• SOURCE PASSAGE:
□ □ □ □ □ □ □

When Catholics try to push you into taking up a vocation?


#1

When Catholics try to push you into taking up a vocation, are they doing it for themselves or for the individual ?

Is it for the sake of the catholic community advantage or for the individual’s advantage?

The community gains but does the individual gain from taking up a vocation?

Obviously taking up an oath to vocations is not an easy thing to do, so it’s a false premise for a vocation if people are saying 'oh you’ll be a great such and such"… why don’t you take up a religious life?

Why are they doing it (persuading) me into religious life, I’ve only said I thought about it. I know the implications and I know what I am like ( a vacillator).

In the end, I am culpable, don’t they know this?


#2

I had a lot of it too.

I think much of it comes from the fact that they see a good religious in you …it’s just a possible harmless observation.

Also, many people need a welcome or since many don’t receive it at home…an invitation to at least consider and look (which everyone should do anyway).

God bless


#3

A vocation to Priesthood or the Religious life is a vocation, a call from God.
No one has the right to guilt anyone else into a vocation.
Many people give it some thought. That doesn't mean they're called.
It's a huge commitment, and for life.
I hope you find a useful and polite way to silence these people.
If they persist with their insistence, in the end you might be justified in asking politely if they realize that they may be intrusive and rude. :eek:
If you are called or not is between you and God. You need time and space to consider...and some of the most unlikely persons are called, not necessarily the ones whom others think would be perfect.


#4

[quote="Francie3, post:3, topic:332212"]
A vocation to Priesthood or the Religious life is a vocation, a call from God.
No one has the right to guilt anyone else into a vocation.
Many people give it some thought. That doesn't mean they're called.
It's a huge commitment, and for life.
I hope you find a useful and polite way to silence these people.
If they persist with their insistence, in the end you might be justified in asking politely if they realize that they may be intrusive and rude. :eek:
If you are called or not is between you and God.

[/quote]

I would also add that on the whole, people mean well. But as in everything there are people who have trouble respecting other people's boundaries and can be "fanatic".

It is perfectly ok to politely request persistent inquirers to respect your privacy and refrain from asking questions that are essentially between you and God. If they are not willing to do that, you have a responsibility to protect your privacy and spiritual discernment and minimize contact with these individuals.


#5

Everyone has a vocation.

vo·ca·tion

/vōˈkāSHən/
Noun

A strong feeling of suitability for a particular career or occupation.
A person's employment or main occupation, esp. regarded as particularly worthy and requiring great dedication.

Synonyms
calling - profession - occupation - trade - metier

Some people have a religious vocation. God speaks to us through many ways, sometimes it is our friends and family. If someone is persistently mentioning a religious vocation to you, take a little bit of time for discernment, it may be that is how God is getting the message to you.

□ □ □ □ □ □ □

• Dataset records:
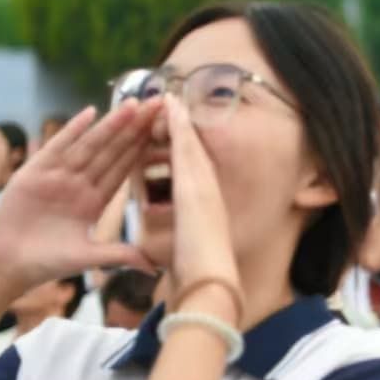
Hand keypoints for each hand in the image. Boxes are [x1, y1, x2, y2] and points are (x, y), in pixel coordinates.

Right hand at [0, 104, 157, 297]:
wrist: (6, 265)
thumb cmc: (46, 262)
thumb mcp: (89, 256)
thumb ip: (120, 254)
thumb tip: (153, 266)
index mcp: (94, 200)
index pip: (124, 169)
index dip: (142, 149)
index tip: (164, 131)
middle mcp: (79, 183)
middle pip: (112, 151)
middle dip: (134, 129)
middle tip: (158, 104)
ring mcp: (57, 175)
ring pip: (90, 145)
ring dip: (111, 125)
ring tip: (133, 105)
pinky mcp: (35, 173)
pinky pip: (57, 147)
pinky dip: (72, 130)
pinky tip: (89, 113)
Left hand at [163, 96, 242, 318]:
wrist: (212, 283)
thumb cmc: (200, 277)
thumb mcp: (188, 257)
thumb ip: (182, 248)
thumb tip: (167, 256)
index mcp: (203, 209)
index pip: (191, 174)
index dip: (185, 152)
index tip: (176, 134)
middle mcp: (207, 192)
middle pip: (193, 153)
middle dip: (183, 129)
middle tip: (173, 102)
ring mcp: (204, 186)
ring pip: (190, 145)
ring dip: (180, 120)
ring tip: (169, 96)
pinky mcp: (196, 184)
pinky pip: (186, 148)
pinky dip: (179, 126)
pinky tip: (170, 107)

□ □ □ □ □ □ □

• WHAT YOU WILL DO:
In the forum thread about being pushed toward a religious vocation, what synonyms for "vocation" appear? List all of them.

• WORKED SOLUTION:
calling, profession, occupation, trade, metier